Bad Boys vs. Decent Fellows
Being a professional writer provides lots of excuses for unconventional behavior, like checking out men almost twenty years younger. Not that I'm a perv or anything. Just that, had I been more active in high school, I might be old enough to be John Krasinski's mother. And, trust me, John's a hunk. A new kind of hunk for a new kind of woman. Too bad I'm forty three, is all I have to say.
(Listen, I could have written about the horrifying advent of skinny jeans that, like shoulder pads and Dorothy Hamel hair, will be the subject of ridicule in a decade. Just be glad I'm sticking to hunks, who are, oh yes, always in style.)
John plays the leading romantic hero, for lack of a better word, on The Office, my new most favorite show. His character, Jim, is an under-challenged paper salesman in Scranton (God bless these writers) who works in a horrible office in an even more horrible Scranton office park. The writing is superb. The humor top notch and the show won an Emmy.
To me, what's most surprising about The Office is the popularity of its star-crossed lovers - Jim and Pam, the frustrated receptionist. There's also Roy, Pam's boyfriend who works in the warehouse, and a twist - a twist that all of us who write romance should sit up and take notice.
There is no bad boy. There is no Rhett to tempt Scarlett from Ashley. (And let me just say this about Ashley - blech). There is no Ranger to wrest Stephanie from Morelli. (I stopped reading at Four to Score, so tell me if I'm off base here.) No Paris to threaten Romeo and his Juliet.
Instead there's Roy, a poor schlub with a DUI in his background who's trying to win back Pam, and Jim, a somewhat spineless (no letters, please) guy who's really nice and sometimes fun. This resonates with me. I know guys like this. I dated guys like this. Jim is real and that's what makes the writing on this show compelling. I swear, I have a crush. I love decent fellows.
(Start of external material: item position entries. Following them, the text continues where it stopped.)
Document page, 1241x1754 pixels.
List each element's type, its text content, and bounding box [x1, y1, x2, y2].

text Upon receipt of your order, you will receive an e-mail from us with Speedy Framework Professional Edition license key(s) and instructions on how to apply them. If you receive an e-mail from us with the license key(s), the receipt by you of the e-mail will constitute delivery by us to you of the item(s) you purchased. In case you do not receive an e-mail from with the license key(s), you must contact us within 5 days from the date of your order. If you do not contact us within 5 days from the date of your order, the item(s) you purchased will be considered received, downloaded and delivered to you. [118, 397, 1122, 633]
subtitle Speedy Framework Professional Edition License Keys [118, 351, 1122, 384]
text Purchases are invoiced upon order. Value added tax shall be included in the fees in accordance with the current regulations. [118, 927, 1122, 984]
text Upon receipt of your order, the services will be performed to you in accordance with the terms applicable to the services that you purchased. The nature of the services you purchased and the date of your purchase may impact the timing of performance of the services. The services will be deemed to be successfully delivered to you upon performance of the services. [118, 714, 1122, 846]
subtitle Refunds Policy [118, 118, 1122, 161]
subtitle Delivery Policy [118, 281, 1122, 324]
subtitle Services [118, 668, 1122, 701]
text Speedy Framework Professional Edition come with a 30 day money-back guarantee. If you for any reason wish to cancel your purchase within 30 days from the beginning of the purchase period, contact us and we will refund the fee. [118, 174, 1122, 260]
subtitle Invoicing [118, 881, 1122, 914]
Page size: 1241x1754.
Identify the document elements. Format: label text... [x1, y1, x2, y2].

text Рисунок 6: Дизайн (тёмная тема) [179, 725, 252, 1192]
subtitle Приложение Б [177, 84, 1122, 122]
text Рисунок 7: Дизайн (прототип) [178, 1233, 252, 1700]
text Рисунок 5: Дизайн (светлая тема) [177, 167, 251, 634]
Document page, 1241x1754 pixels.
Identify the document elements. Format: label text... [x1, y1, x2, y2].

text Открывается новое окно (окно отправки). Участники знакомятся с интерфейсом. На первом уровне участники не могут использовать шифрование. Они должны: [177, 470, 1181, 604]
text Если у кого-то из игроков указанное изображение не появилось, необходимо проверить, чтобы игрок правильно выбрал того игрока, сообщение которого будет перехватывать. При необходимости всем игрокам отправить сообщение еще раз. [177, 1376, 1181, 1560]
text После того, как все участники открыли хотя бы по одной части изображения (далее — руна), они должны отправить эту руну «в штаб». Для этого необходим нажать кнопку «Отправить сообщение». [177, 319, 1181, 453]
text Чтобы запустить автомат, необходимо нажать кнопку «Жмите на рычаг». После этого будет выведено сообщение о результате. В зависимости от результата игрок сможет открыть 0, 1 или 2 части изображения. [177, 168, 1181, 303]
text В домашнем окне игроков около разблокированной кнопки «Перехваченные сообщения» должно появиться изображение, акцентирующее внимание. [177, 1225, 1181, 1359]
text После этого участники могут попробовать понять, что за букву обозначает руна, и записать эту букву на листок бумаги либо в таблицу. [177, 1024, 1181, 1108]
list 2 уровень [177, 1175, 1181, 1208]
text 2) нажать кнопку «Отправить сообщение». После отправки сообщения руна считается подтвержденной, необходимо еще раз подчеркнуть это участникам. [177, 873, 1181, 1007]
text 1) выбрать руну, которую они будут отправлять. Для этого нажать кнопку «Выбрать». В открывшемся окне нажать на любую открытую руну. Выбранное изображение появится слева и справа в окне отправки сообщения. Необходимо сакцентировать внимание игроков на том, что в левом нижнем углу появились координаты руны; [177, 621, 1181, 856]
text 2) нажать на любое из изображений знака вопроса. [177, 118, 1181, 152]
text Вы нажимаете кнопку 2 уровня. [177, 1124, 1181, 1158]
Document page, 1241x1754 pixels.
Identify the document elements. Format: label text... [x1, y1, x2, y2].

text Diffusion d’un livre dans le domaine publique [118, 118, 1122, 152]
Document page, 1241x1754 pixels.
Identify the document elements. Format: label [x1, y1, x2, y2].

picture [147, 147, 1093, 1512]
Personally, I've never been attracted to bad boys. Not ever. A guy on a motorcycle who just ripped off a convenience store and was bent on breaking the land speed record down Highway 66 was a guy I hoped didn't have my home number. Men who throw fists, who keep cigarettes behind their ears and are misunderstood, need to grow up. Give me a guy who takes out the trash any day.
I don't mean a tight ass. I mean, a man who can crack a smart joke and shrug off the boss but who never shows up late for work. A guy who keeps his focus on the larger picture, who refrains from chewing out the waitress, a man who pays his bills, doesn't overspend, and who appreciates a fine woman because she, too, is decent. (Also, being really tall with a great smile doesn't hurt either.)
Here's my theory why this new generation of women is attracted to Jim the paper salesman and, I suspect, other characters like him. (Aside from the indisputable fact that John's cute.) Young women don't need a bad boy to feel alive. They're being bad themselves (Girls Gone Wild) and the guys they know are bad, too (Boys Gone Wild). Enough already with the bad. What's attractive is what they don't have- a man like Jim. They crave restraint, politeness, decorum, love (not lust), and most of all, decency. Plus, a bit of subtle subversion.
And let me add something, too. Part of the fun for women who love decent men is discovering that underneath that upstanding exterior is a hot hunk with slow hands and other neat stuff that can make the world spin on its axis.